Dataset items
=======

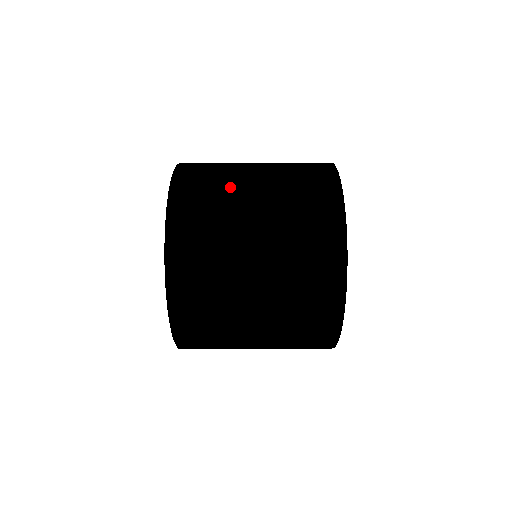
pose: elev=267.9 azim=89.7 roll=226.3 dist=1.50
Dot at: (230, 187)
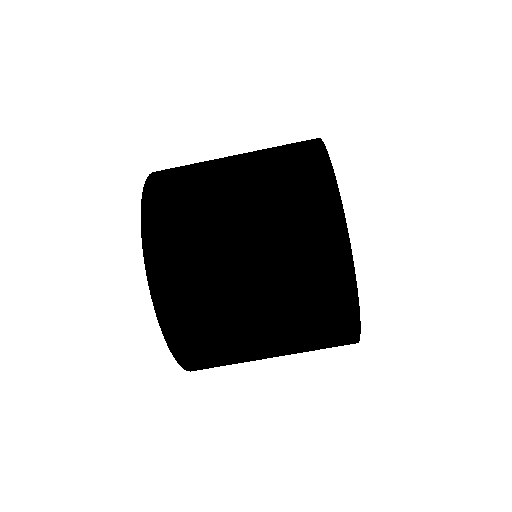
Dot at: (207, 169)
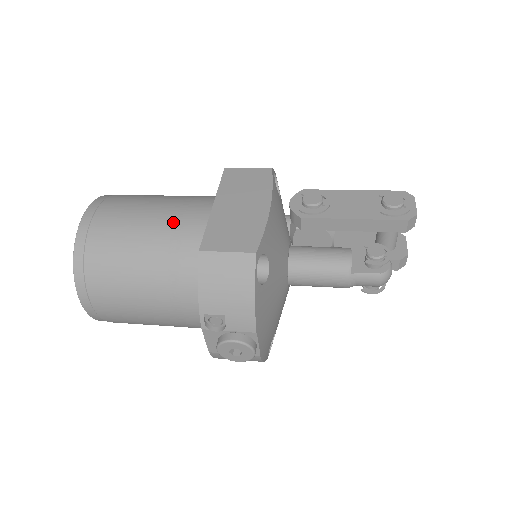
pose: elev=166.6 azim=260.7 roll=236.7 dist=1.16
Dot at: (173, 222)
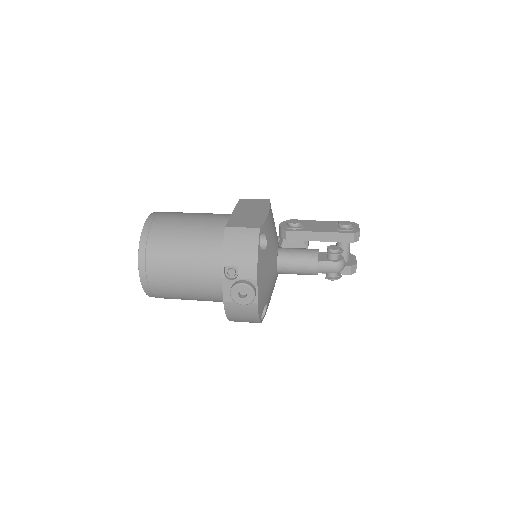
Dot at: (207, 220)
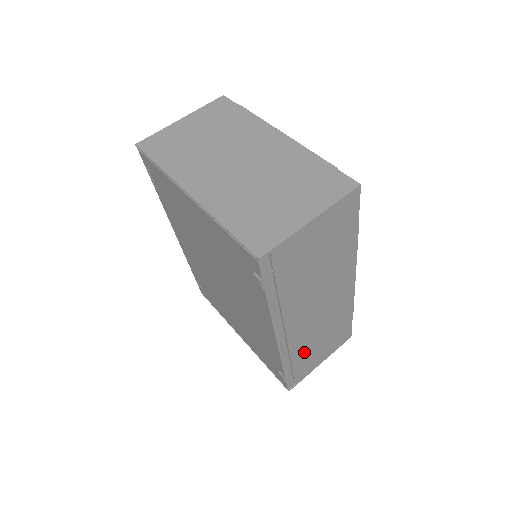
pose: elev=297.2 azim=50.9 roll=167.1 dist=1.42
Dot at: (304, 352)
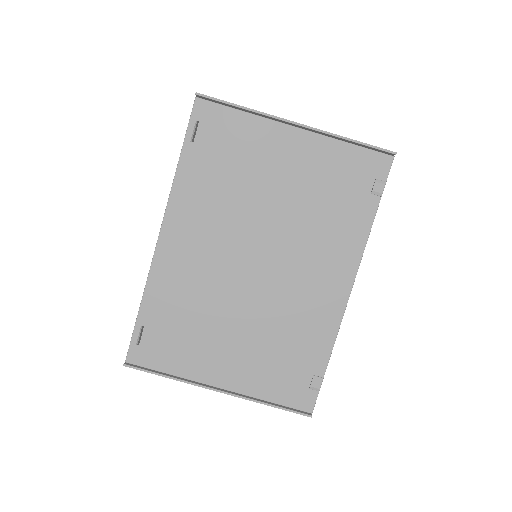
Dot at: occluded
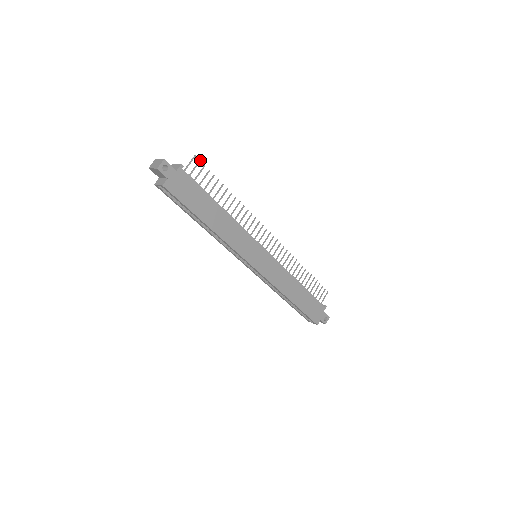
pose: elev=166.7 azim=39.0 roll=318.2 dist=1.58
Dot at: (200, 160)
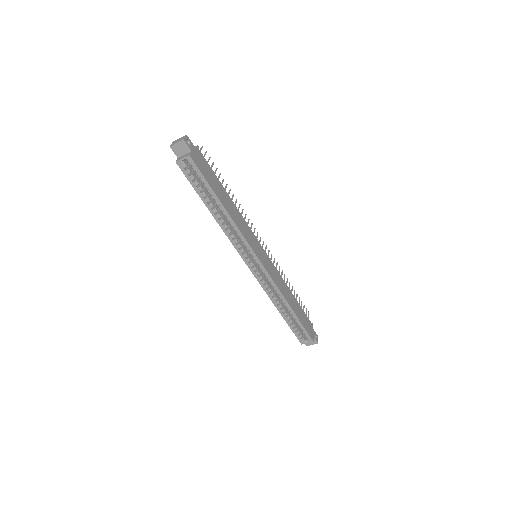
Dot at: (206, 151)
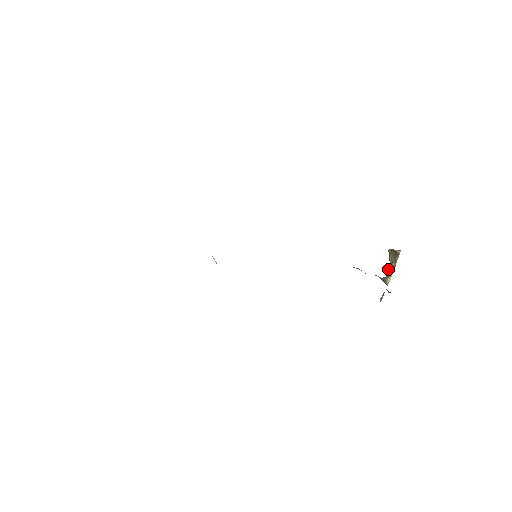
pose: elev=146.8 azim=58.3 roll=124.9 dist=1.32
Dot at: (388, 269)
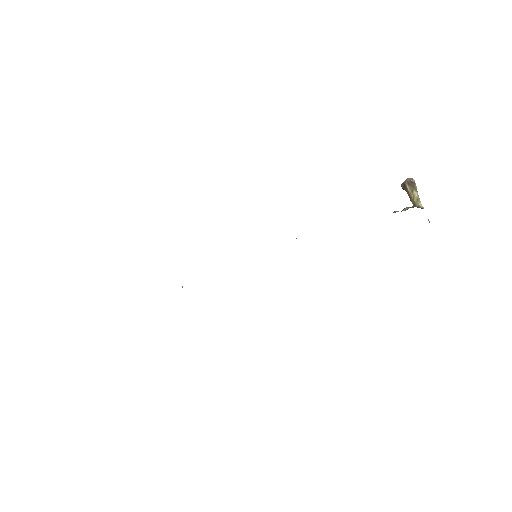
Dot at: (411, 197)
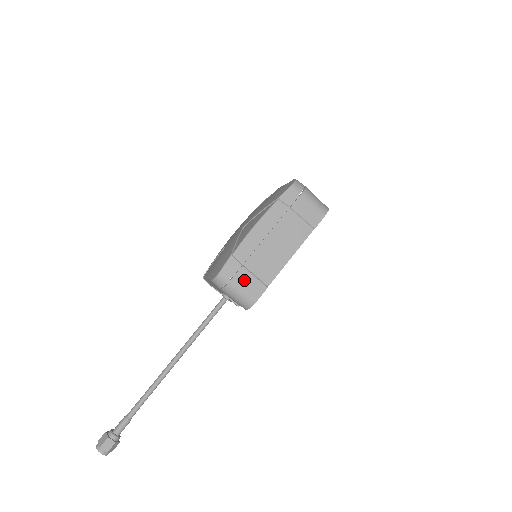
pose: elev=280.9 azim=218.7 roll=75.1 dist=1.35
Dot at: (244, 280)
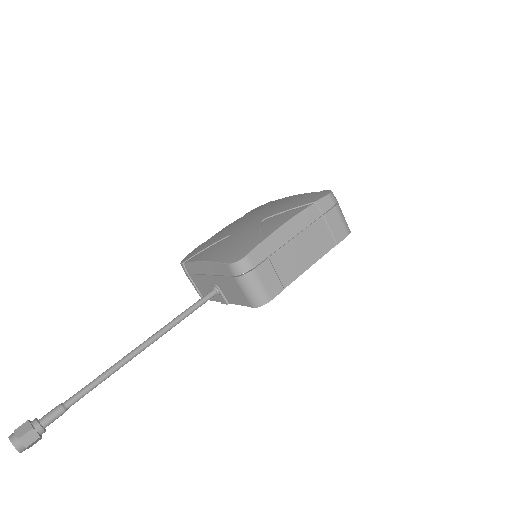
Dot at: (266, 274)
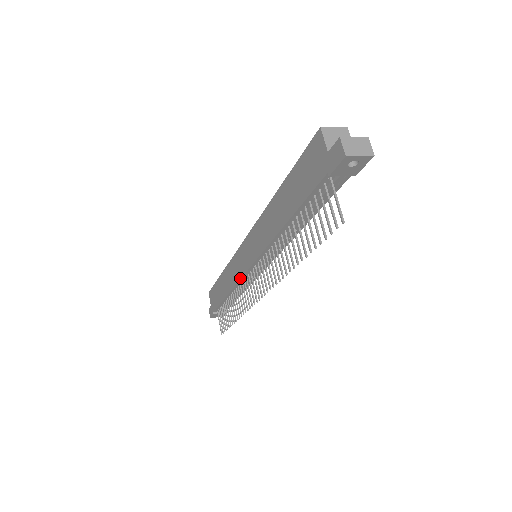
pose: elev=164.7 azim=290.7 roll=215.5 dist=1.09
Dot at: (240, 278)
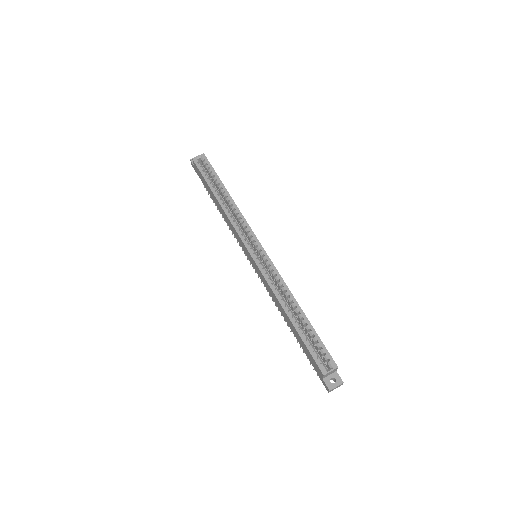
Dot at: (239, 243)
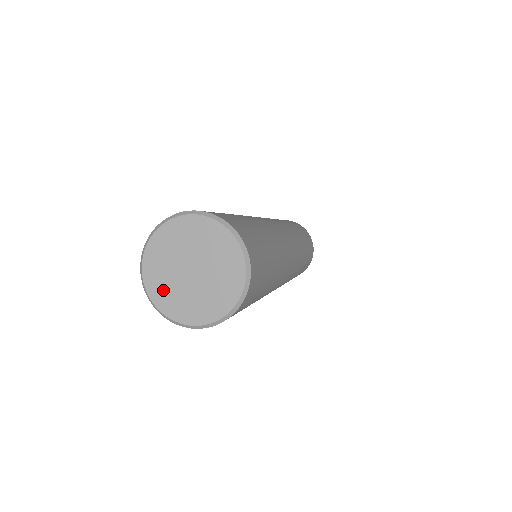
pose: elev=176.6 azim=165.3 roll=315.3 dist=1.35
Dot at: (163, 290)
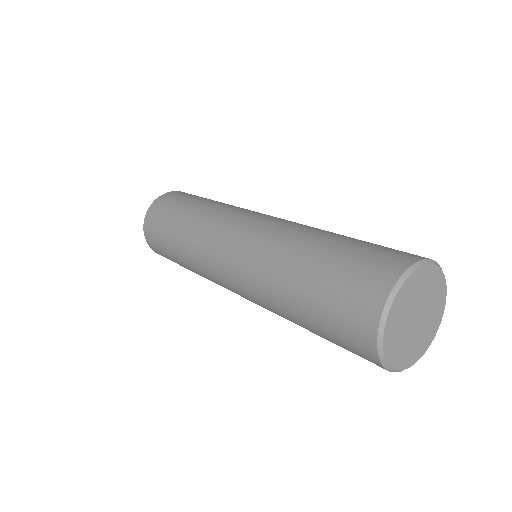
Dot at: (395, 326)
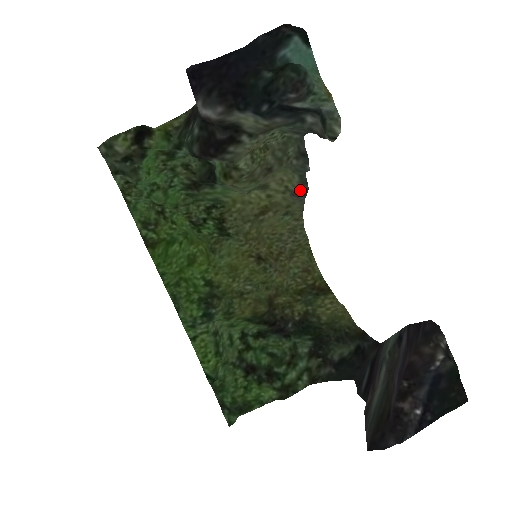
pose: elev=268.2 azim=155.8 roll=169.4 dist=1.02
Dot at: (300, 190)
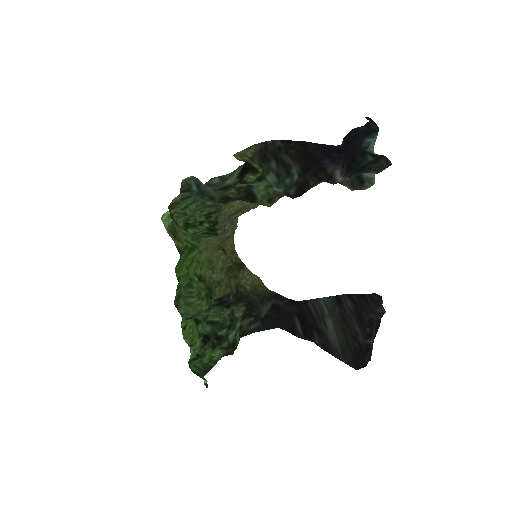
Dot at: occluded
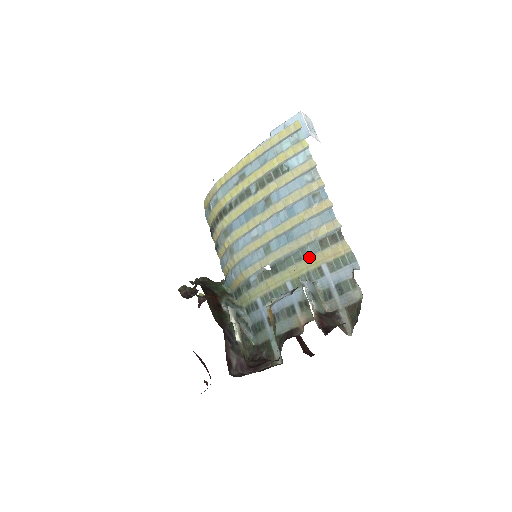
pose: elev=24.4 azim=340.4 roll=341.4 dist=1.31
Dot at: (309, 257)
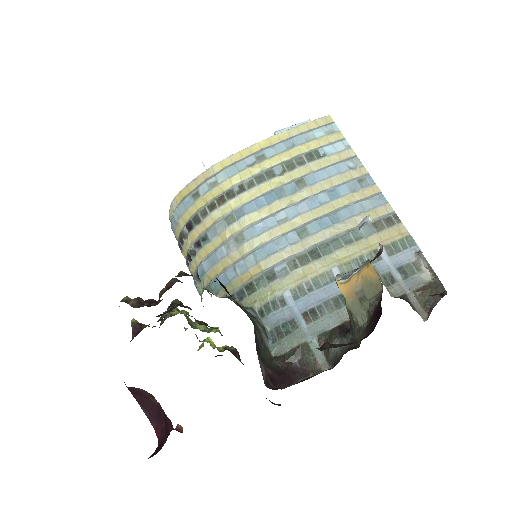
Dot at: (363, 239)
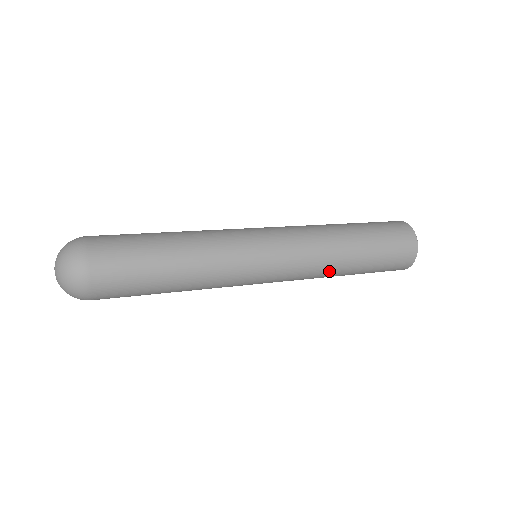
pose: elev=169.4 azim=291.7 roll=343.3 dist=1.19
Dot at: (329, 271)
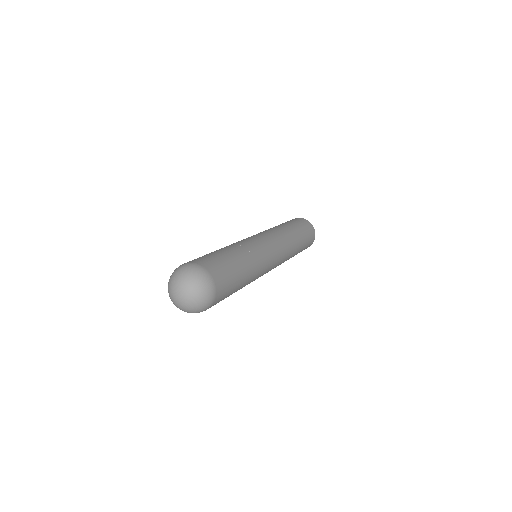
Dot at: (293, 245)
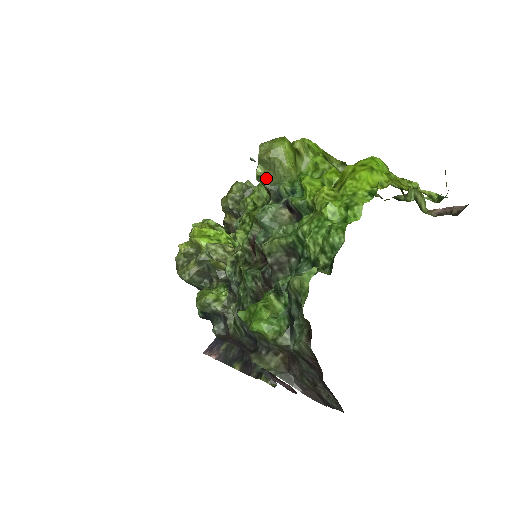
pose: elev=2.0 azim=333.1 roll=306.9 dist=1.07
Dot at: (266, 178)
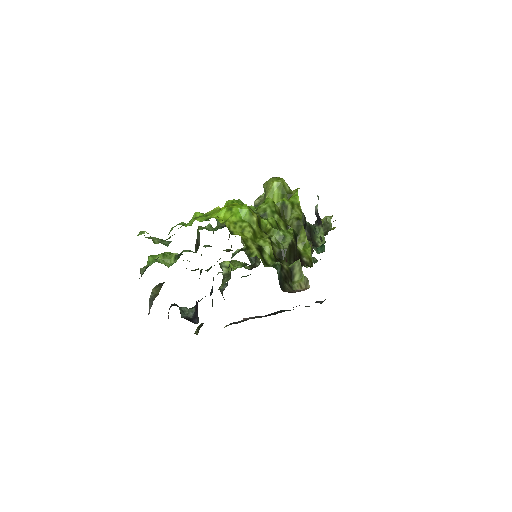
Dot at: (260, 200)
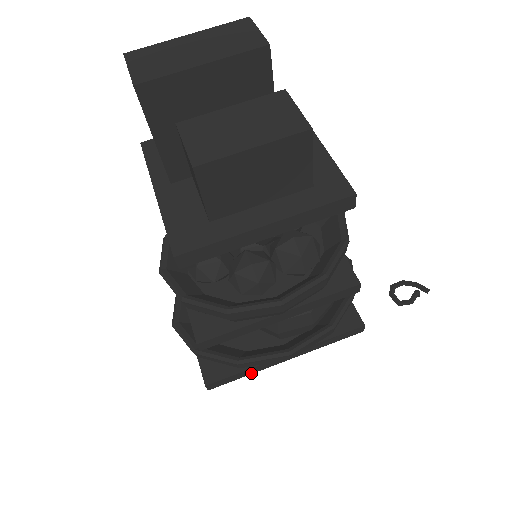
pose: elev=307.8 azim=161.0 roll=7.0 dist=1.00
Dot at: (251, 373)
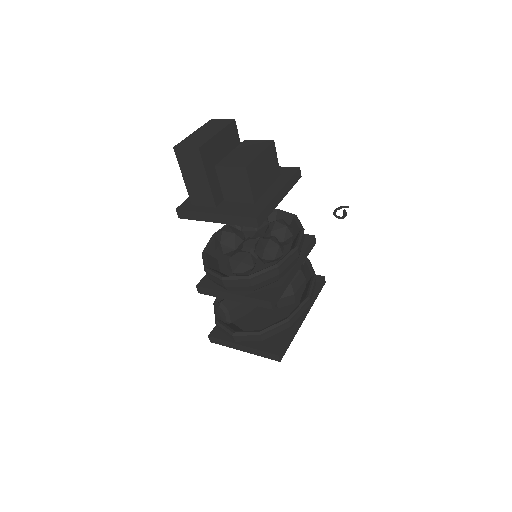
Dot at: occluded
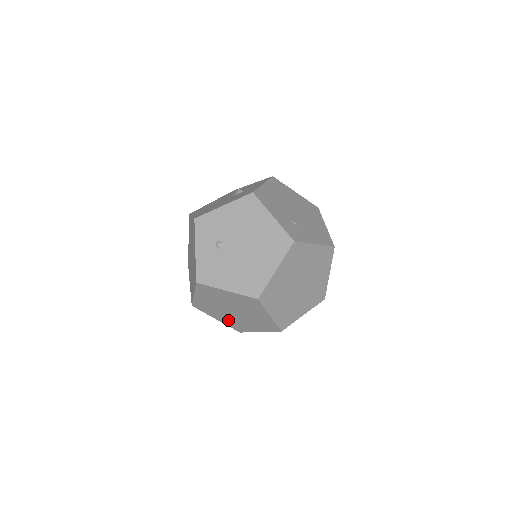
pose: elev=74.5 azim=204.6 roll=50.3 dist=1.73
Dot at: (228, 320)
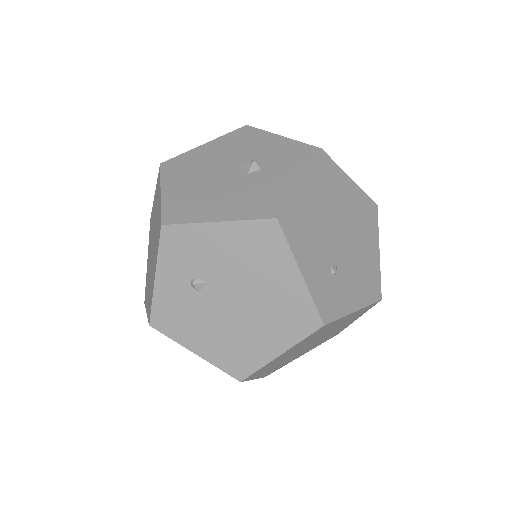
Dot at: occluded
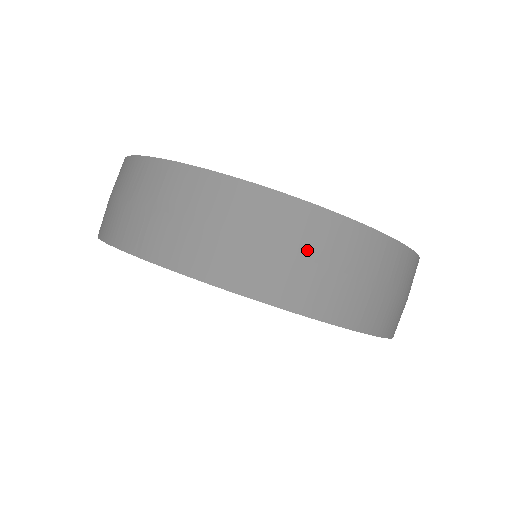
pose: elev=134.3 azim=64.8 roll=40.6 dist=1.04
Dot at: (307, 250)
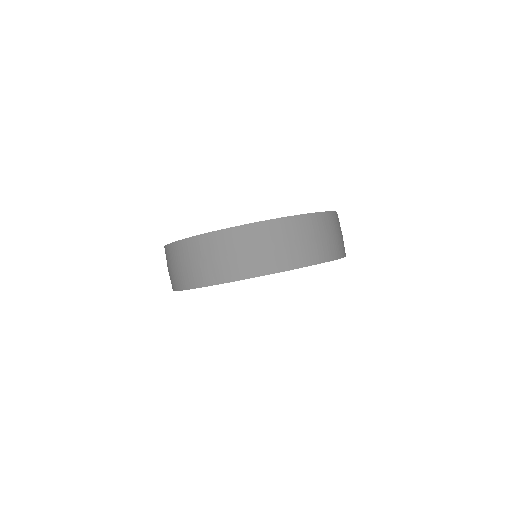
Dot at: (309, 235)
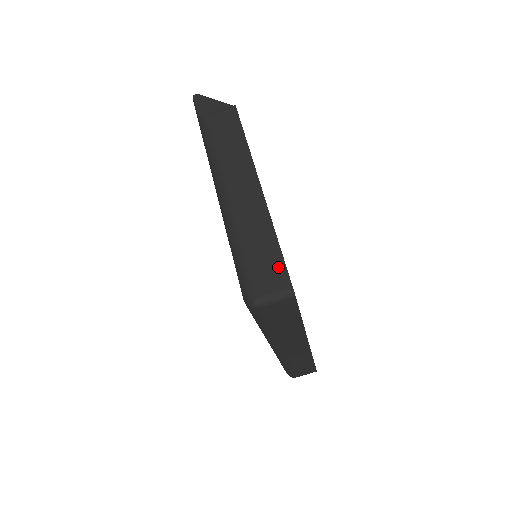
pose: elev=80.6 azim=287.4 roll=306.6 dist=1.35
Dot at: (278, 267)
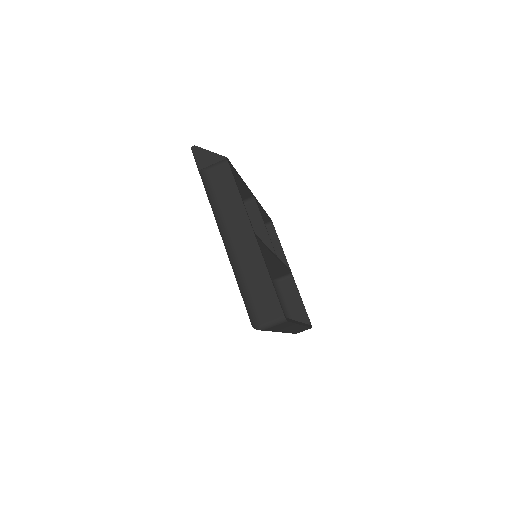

=======

• Aim
Reproduce every line of the records above word for word, leaving out the pictures.

• Task response
pose: elev=267.9 azim=89.7 roll=226.3 dist=1.50
Dot at: (230, 187)
Dot at: (207, 169)
pose: elev=166.6 azim=260.7 roll=236.7 dist=1.16
Dot at: (173, 222)
Dot at: (207, 220)
pose: elev=297.2 azim=50.9 roll=167.1 dist=1.42
Dot at: (304, 352)
Dot at: occluded
pose: elev=166.7 azim=39.0 roll=318.2 dist=1.58
Dot at: (200, 160)
Dot at: (206, 151)
pose: elev=146.8 azim=58.3 roll=124.9 dist=1.32
Dot at: (388, 269)
Dot at: (411, 197)
pose: elev=280.9 azim=218.7 roll=75.1 dist=1.35
Dot at: (244, 280)
Dot at: (266, 274)
pose: elev=164.7 azim=290.7 roll=215.5 dist=1.09
Dot at: (240, 278)
Dot at: (239, 243)
pose: elev=176.6 azim=165.3 roll=315.3 dist=1.35
Dot at: (163, 290)
Dot at: (395, 326)
pose: elev=268.2 azim=155.8 roll=169.4 dist=1.02
Dot at: (300, 190)
Dot at: occluded
pose: elev=24.4 azim=340.4 roll=341.4 dist=1.31
Dot at: (309, 257)
Dot at: (363, 239)
pose: elev=169.4 azim=291.7 roll=343.3 dist=1.19
Dot at: (329, 271)
Dot at: (293, 245)
pose: elev=2.0 azim=333.1 roll=306.9 dist=1.07
Dot at: (266, 178)
Dot at: (260, 200)
pose: elev=307.8 azim=161.0 roll=7.0 dist=1.00
Dot at: (251, 373)
Dot at: occluded
pose: elev=74.5 azim=204.6 roll=50.3 dist=1.73
Dot at: (228, 320)
Dot at: occluded
pose: elev=134.3 azim=64.8 roll=40.6 dist=1.04
Dot at: (307, 250)
Dot at: (309, 235)
pose: elev=80.6 azim=287.4 roll=306.6 dist=1.35
Dot at: (278, 267)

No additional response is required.